Solution of Homogeneous Differential Equation

Here you will learn how to find solution of homogeneous differential equation of first order first degree with examples.

Let’s begin –

Solution of Homogeneous Differential Equation

If a first degree first order differential equation is expressible in the form

$dy\over dx$ = $f(x, y)\over g(x, y)$

where f(x, y) and g(x, y) are homogeneous function of the same degree, then it is called a homogeneous differential equation,

Such type of equation can be reduced to variable seperable form by the substitution y = vx. Process is shown in the algorithm below.

Algorithm :

1). Put the differential equation in the form

$dy\over dx$ = $f(x, y)\over g(x, y)$

2). Put y = vx and $dy\over dx$ = v + x$dy\over dx$ in the equation in step 1 and cancel out x from the right hand side.

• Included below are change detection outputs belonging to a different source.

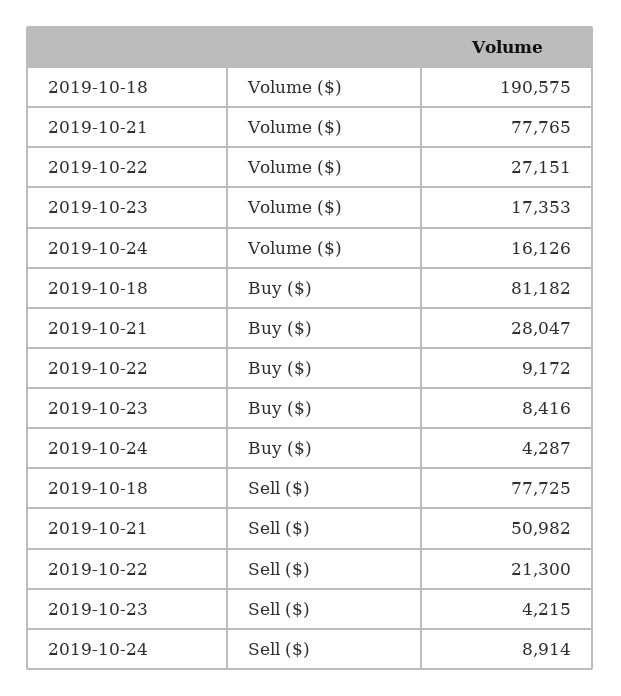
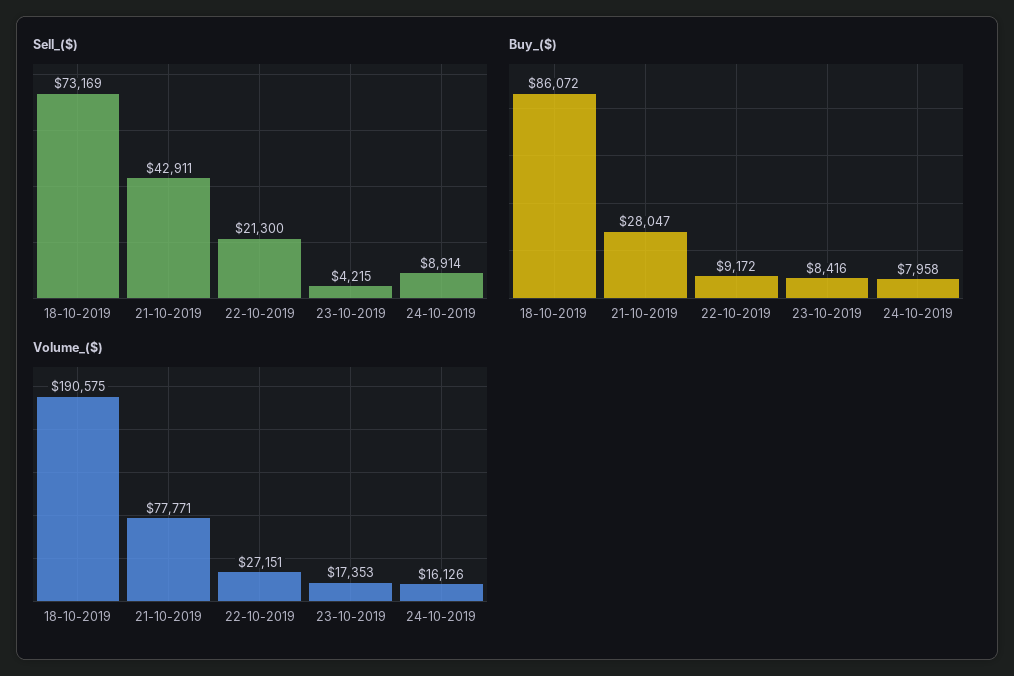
Volume ($), 2019-10-21: 77765 -> 77771
Buy ($), 2019-10-18: 81182 -> 86072
Buy ($), 2019-10-24: 4287 -> 7958
Sell ($), 2019-10-18: 77725 -> 73169
Sell ($), 2019-10-21: 50982 -> 42911

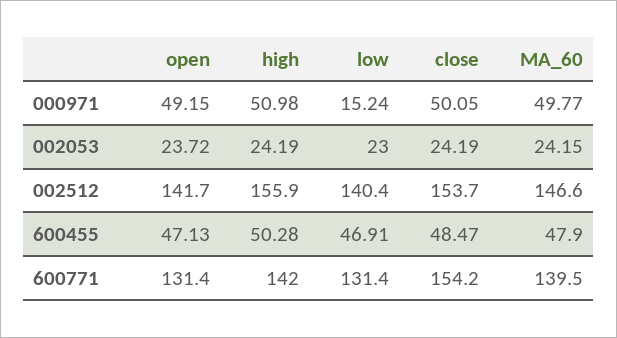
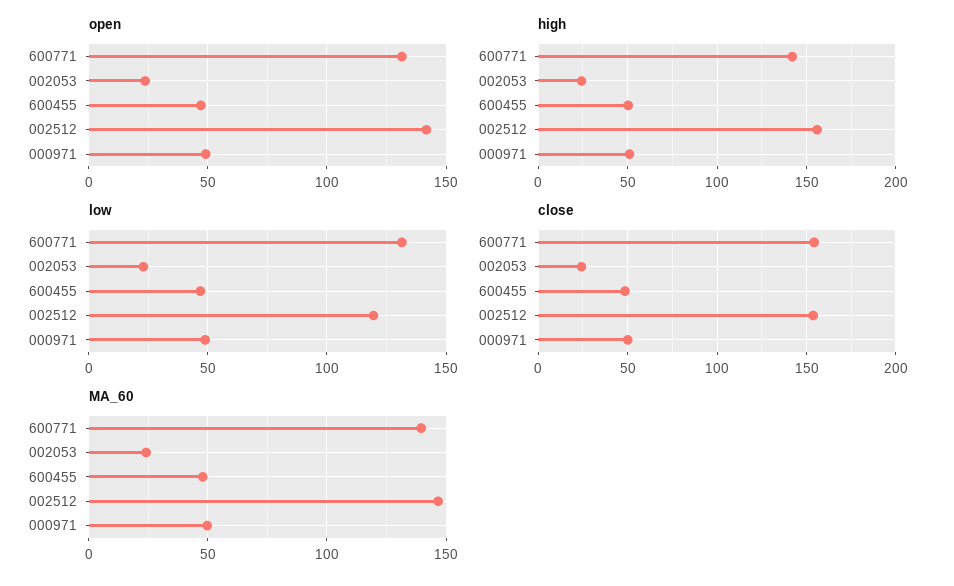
low, 000971: 15.24 -> 50
low, 002512: 140.4 -> 120

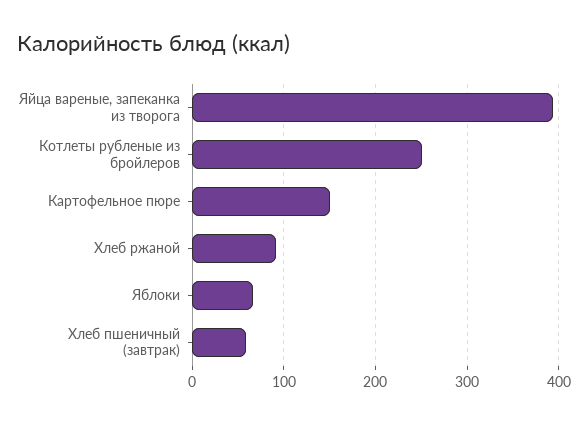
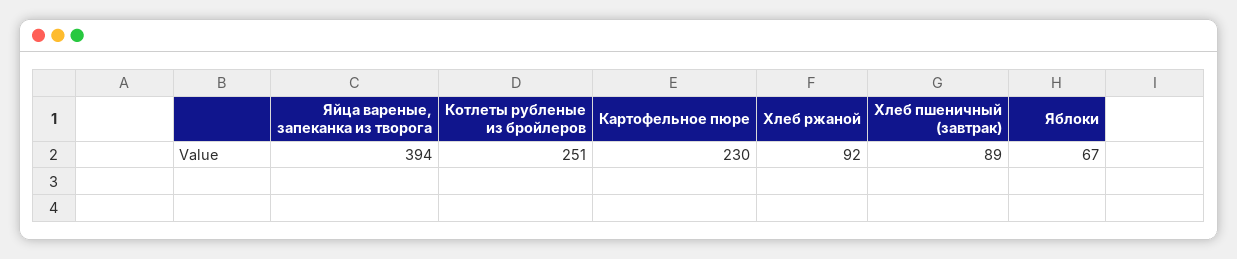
Картофельное пюре: 150 -> 230
Хлеб пшеничный (завтрак): 60 -> 89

3). Shift v on RHS and seperate the variables v and x.

4). Integrate both sides to obtain the solution in terms of v and x.

5). Replace v by $y\over x$ in the solution obtained in step 4 to obtain the solution in terms of x and y.

Example : Solve the differential equation $x^2$ dy + y(x + y) dx = 0.

Solution : The given differential equation is

$x^2$ dy + y(x + y) dx = 0

$\implies$ $x^2$ dy = -y(x + y) dx

$\implies$ $dy\over dx$ = -($xy + y^2\over x^2$)                      …………………(i)

Since each of the functions xy + $y^2$ and $x^2$ is a homogeneous function of degree 2.

Therefore, equation (i) is a homogeneous differential equation.

Putting y = vx and $dy\over dx$ = v + x$dv\over dx$ in (i), we get

v + x$dv\over dx$ = -($vx^2 + v^2x^2\over x^2$)

v + x$dv\over dx$ = -($v + v^2$)

x$dv\over dx$ = -($2v + v^2$)

xdv = -($v^2 + 2v$)dx

By Seperating the variable,

$1\over v^2 + 2v$ dv = $-dx\over x$

Integrating both sides.

$\implies$ $\int$ $1\over v^2 + 2v$ dv = $\int$ $-1\over x$ dx

$\int$ $1\over v^2 + 2v + 1- 1$ dv = $\int$ $-1\over x$ dx

$\int$ $1\over (v + 1)^2 – 1^2$ dv = $\int$ $-1\over x$ dx

$1\over 2$ $log{{v+1 – 1}\over {v+1+1}}$ = -log x + log C

$1\over 2$ $log{{v}\over {v+2}}$ = -log x + log C

$log{{v}\over {v+2}}$ + 2log x =  2log C

$log|{vx^2\over v+2}|$ = log k

Put v = y/x

k = $x^2y\over y + 2x$, which is the solution of differential equation.